* Exercise requirements *
Below are the records; copy exactly the stretch from the line containing "text: (157, 135) -> (224, 65), 120 -> 110" through the line containing "line: (687, 1125)", both ends included, and nothing else.

* Data for analysis *
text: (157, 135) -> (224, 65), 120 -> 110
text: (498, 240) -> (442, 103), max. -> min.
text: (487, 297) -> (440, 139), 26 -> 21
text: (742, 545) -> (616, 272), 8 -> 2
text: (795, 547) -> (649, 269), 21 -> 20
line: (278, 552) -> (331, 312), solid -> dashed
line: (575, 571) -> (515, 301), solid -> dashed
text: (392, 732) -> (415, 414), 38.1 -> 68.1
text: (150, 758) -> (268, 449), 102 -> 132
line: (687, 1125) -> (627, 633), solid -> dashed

==

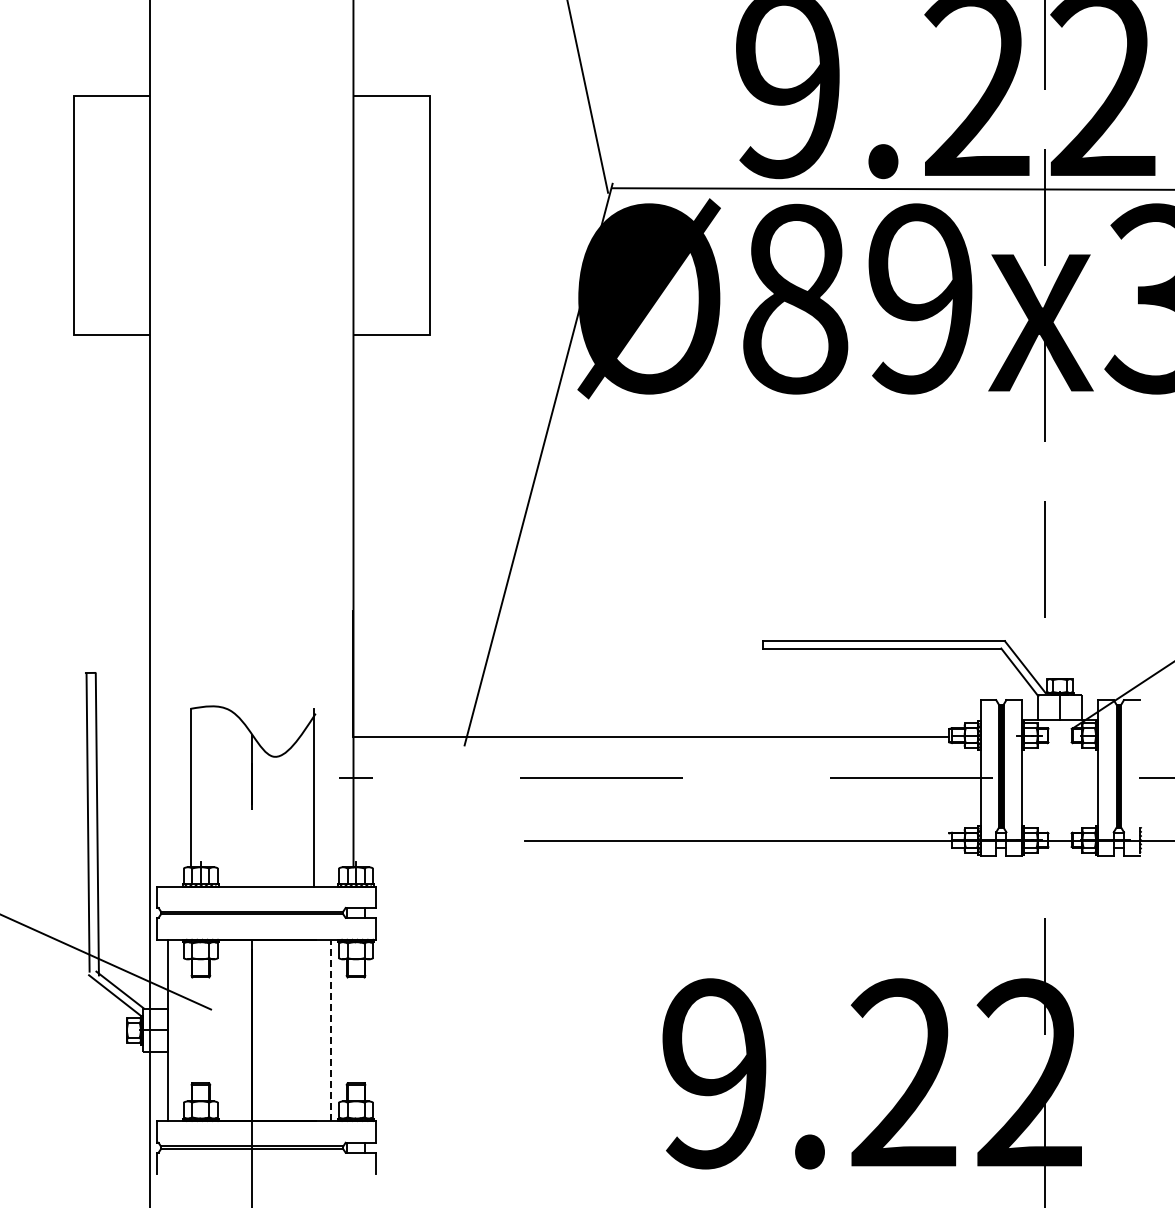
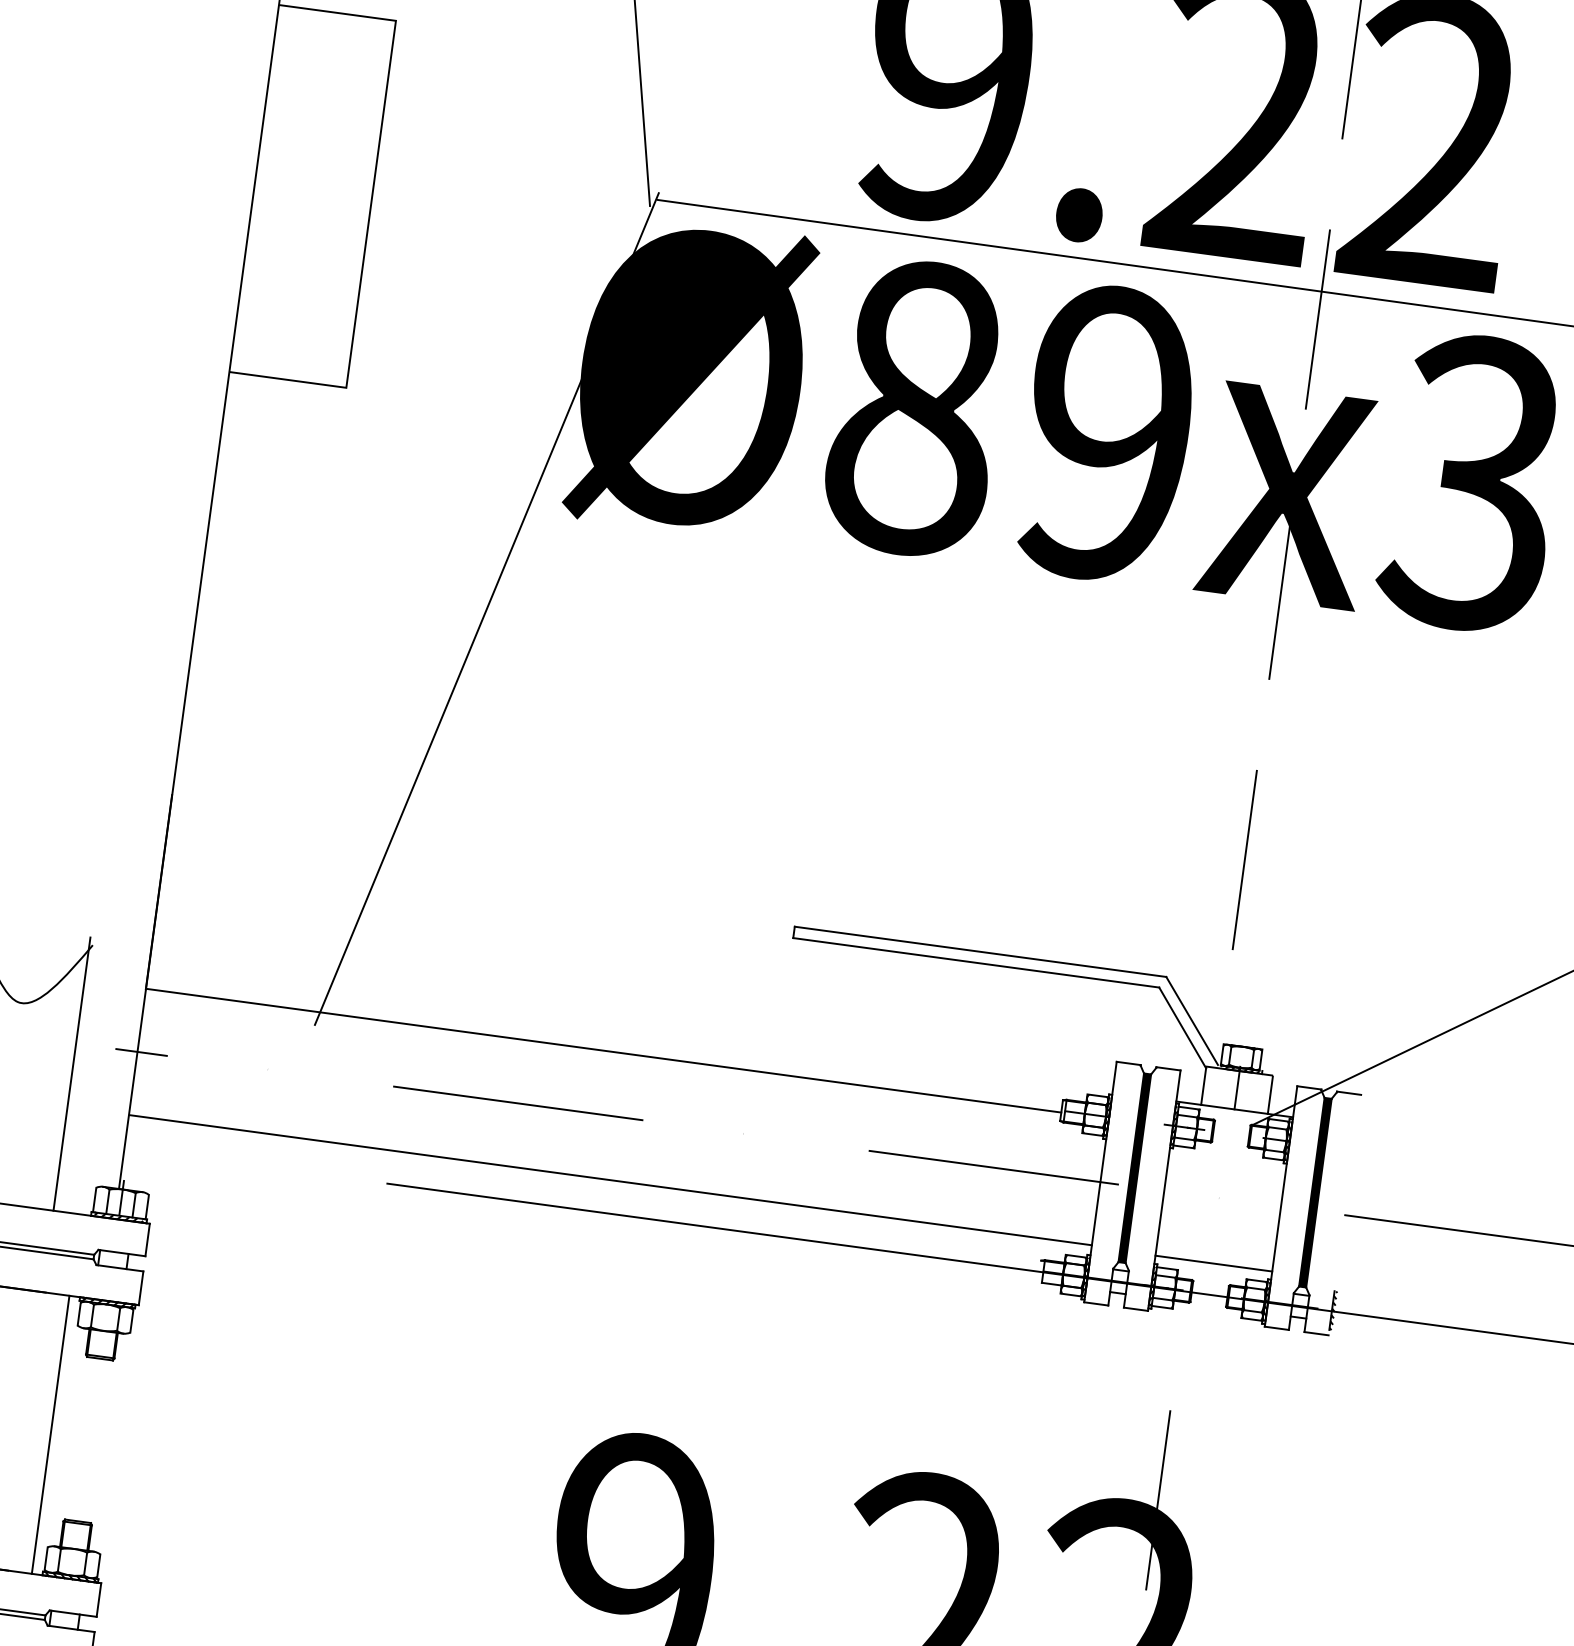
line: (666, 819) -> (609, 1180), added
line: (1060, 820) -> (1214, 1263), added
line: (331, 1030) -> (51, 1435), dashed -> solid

* Answer to this exercise *
text: (157, 135) -> (224, 65), 120 -> 110
text: (498, 240) -> (442, 103), max. -> min.
text: (487, 297) -> (440, 139), 26 -> 21
text: (742, 545) -> (616, 272), 8 -> 2
text: (795, 547) -> (649, 269), 21 -> 20
line: (278, 552) -> (331, 312), solid -> dashed
line: (575, 571) -> (515, 301), solid -> dashed
text: (392, 732) -> (415, 414), 38.1 -> 68.1
text: (150, 758) -> (268, 449), 102 -> 132
line: (687, 1125) -> (627, 633), solid -> dashed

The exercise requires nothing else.